Mayor Brian Blad

Mayor Brian Blad

POCATELLO — Members of the Pocatello City Council and Mayor Brian Blad are mulling sizable raises for themselves as they seek to balance a tight municipal budget.

City leaders opted to tentatively retain proposed pay increases for their positions during a June 13 budgetary workshop, during which they trimmed the budget by removing the lowest priority requests from departmental wish lists. A final budget must still be set at a future meeting.

The mayor stands to receive a 13 percent pay raise, totaling more than $10,000. Slightly more than $31,000 in increases would be divided among the city’s six council members, providing them a 48.5 percent pay raise. Currently, the mayor earns $81,186, plus full health benefits and a retirement package, according to city records. Records show council members earn $10,649 each, plus full health benefits and a retirement package.

Council members Jim Johnston, Linda Leeuwrik, Beena Mannan and Heidi Adamson spoke in support of the pay raises, arguing the job has grown increasingly demanding, and people on limited incomes might avoid running for office if the current pay rate stands.

“If you want some younger people to be able run for the council, you have to start moving in the right direction. Most of them can’t even consider it,” Leeuwrik said.

The four council members also defended a pay raise for Blad.

“I am inclined to believe that any person doing as great a job as Brian Blad is doing, if he was running any other company with 700 employees he would be making a whole lot more money than what he is making as mayor,” Johnston said.

Blad, in turn, stood up for the proposed council raises, emphasizing members must attend 160 meetings per year, plus community events. He argued it now costs members money to serve on the council, given the rate of payment per hour of service compared with what they could be earning elsewhere.

“I would ask you to please look at not yourself but look at the next person who may be sitting in those seats and the expectation we may be setting,” Blad said. “I don’t think this is significant enough, but it is absolutely reasonable to put in.”

Councilman Rick Cheatum vociferously objected to the increases. Councilman Roger Bray was not in attendance at the meeting but later told the Journal he, too, opposes the raises.

“I don’t think any of us got into this for the money, and I don’t think any future candidate is going to get in it for the money,” Cheatum said. “If you average it out, there’s about a $5,000 per person increase, which is almost 50 percent, and I can’t honestly face an employee at a 2 percent (raise) and say I’m going to a 50 percent increase.”

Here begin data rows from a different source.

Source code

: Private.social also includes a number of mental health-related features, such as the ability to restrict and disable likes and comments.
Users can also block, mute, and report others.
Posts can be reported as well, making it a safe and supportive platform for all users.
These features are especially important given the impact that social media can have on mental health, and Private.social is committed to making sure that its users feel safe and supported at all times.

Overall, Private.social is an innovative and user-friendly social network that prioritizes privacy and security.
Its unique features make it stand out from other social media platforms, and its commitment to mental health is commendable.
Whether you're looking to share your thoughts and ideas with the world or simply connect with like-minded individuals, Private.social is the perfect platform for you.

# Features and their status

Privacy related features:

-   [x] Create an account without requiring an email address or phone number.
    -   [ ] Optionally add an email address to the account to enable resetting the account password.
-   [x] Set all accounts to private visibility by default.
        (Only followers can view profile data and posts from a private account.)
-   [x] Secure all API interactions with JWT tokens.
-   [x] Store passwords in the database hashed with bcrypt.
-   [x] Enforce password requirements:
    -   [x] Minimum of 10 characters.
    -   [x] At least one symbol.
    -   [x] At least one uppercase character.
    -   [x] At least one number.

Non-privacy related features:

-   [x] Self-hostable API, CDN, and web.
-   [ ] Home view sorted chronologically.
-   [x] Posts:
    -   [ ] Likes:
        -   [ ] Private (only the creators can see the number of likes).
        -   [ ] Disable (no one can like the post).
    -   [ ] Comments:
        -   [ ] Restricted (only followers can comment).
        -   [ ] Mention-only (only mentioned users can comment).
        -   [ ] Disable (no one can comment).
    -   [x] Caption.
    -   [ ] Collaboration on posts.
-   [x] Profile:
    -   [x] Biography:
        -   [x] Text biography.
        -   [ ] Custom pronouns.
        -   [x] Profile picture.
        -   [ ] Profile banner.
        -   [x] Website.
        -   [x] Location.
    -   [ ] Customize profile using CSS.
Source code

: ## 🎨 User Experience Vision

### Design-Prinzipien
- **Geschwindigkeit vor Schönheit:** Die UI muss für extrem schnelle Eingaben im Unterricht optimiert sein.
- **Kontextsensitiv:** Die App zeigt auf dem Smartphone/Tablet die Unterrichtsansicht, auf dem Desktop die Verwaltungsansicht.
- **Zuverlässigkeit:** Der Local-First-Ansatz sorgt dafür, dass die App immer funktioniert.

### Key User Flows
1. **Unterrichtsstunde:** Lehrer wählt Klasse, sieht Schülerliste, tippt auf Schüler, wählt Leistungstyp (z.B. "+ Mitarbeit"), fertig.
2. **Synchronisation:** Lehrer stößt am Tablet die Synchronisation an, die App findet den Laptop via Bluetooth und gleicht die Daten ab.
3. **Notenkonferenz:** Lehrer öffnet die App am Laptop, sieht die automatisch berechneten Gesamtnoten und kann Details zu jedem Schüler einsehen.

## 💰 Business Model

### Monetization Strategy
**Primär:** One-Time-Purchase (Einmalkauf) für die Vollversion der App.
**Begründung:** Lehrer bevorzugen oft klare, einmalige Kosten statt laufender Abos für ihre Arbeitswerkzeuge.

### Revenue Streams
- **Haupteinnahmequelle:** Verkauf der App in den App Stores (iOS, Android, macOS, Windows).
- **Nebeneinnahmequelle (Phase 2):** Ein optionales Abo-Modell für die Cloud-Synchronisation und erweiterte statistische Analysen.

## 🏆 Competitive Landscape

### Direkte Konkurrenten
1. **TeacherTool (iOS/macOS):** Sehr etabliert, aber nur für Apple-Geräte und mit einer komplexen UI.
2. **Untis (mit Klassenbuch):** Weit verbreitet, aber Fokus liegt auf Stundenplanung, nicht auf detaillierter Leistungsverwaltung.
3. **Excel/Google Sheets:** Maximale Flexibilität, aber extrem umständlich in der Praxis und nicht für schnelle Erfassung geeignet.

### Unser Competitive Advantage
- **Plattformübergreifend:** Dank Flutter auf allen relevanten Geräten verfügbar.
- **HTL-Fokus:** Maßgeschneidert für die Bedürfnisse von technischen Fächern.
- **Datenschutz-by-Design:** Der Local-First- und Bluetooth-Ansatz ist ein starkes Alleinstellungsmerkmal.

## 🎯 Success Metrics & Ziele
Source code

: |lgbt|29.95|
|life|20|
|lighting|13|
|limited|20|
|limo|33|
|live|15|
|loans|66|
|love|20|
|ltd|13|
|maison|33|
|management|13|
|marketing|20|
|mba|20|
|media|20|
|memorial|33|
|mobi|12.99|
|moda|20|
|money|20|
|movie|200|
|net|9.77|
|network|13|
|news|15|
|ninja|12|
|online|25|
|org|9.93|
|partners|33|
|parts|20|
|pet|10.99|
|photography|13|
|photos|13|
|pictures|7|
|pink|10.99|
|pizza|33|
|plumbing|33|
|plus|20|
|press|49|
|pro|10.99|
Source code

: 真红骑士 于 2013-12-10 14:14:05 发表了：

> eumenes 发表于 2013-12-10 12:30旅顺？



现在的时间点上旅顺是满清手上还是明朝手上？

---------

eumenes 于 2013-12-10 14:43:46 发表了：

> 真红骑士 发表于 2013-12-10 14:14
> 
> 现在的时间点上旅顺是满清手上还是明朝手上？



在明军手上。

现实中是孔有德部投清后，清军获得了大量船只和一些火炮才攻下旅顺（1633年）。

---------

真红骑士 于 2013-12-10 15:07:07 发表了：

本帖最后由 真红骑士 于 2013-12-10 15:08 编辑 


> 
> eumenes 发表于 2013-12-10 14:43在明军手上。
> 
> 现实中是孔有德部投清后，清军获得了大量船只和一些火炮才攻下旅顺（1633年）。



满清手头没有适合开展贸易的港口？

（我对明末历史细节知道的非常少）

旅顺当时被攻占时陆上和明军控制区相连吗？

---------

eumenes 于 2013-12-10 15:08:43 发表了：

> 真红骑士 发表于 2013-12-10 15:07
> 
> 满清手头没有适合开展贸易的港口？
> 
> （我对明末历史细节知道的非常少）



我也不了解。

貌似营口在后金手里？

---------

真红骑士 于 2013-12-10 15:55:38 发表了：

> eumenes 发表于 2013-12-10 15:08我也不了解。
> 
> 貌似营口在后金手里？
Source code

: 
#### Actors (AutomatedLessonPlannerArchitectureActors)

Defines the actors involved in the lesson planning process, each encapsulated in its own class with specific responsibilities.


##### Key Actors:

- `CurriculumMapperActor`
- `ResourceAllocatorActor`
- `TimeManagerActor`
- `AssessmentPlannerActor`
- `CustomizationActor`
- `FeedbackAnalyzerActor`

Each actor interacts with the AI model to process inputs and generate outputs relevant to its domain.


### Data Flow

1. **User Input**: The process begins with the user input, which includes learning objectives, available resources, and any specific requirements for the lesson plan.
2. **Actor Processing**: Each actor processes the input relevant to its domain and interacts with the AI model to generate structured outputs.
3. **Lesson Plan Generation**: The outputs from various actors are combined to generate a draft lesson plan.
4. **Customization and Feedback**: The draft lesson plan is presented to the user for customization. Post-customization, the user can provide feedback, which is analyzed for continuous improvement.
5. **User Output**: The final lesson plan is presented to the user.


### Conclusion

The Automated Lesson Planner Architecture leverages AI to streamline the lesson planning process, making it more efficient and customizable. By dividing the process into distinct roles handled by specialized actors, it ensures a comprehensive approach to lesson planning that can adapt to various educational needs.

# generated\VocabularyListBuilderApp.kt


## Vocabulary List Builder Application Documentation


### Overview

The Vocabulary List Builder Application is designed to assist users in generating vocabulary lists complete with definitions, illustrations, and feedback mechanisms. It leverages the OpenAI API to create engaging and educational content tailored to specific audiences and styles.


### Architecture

Negotiations regarding employee compensation with the city’s police and fire departments are ongoing. The city’s most recent offer to police was a 2.5 percent pay raise. Furthermore, officials with the police union say they’ve been told there’s no longer room in the budget to move forward with a previously announced plan to provide every officer with a personal patrol car.

Firefighters have been offered a 1.73 percent raise. The allotted period for negotiations has passed for firefighters’ contracts, and the issue is poised to move into a fact-finding process, which is a form of arbitration. The city’s fire union leader, Capt. Andy Moldenhauer, said his members have reached out to the city and requested a final meeting to avoid that costly and time-consuming process.

Bray has similar concerns about the timing of the proposed pay raises for the council and mayor and how the action would be perceived by city workers.

“We’ve been telling them we have no money and we go just the other direction,” Bray said.

Bray also believes it’s irresponsible for the city to approve such expenses with a major lawsuit “hanging over our head.” An attorney representing city municipal service users in a class-action lawsuit has estimated the city owes $20 million in damages and interest to repay several years of collections made under utility fees deemed illegal by the Idaho Supreme Court. The fees, implemented under a previous mayor and council, were discontinued several years ago.

Johnston said the city has made great progress in its recent negotiations regarding the lawsuit settlement.

“It’s looking much better than what the gloom of a few months ago was,” Johnston said.

Johnston believes the council has made significant strides in communicating with the public and attending community events. Johnston vows the council’s community involvement will aid members in making good decisions during a “very difficult budget process.”

Mannan considers the pay increases to be a step toward making it cost-effective for a public servant to “dedicate time, energy and resources,” noting many council members have to cut their work hours.

Adamson agreed none of the current members are in the position for the money, but she added, “You have to at some point realize we’re behind what other city council (members) are at. I would say the same at the mayor’s position also.”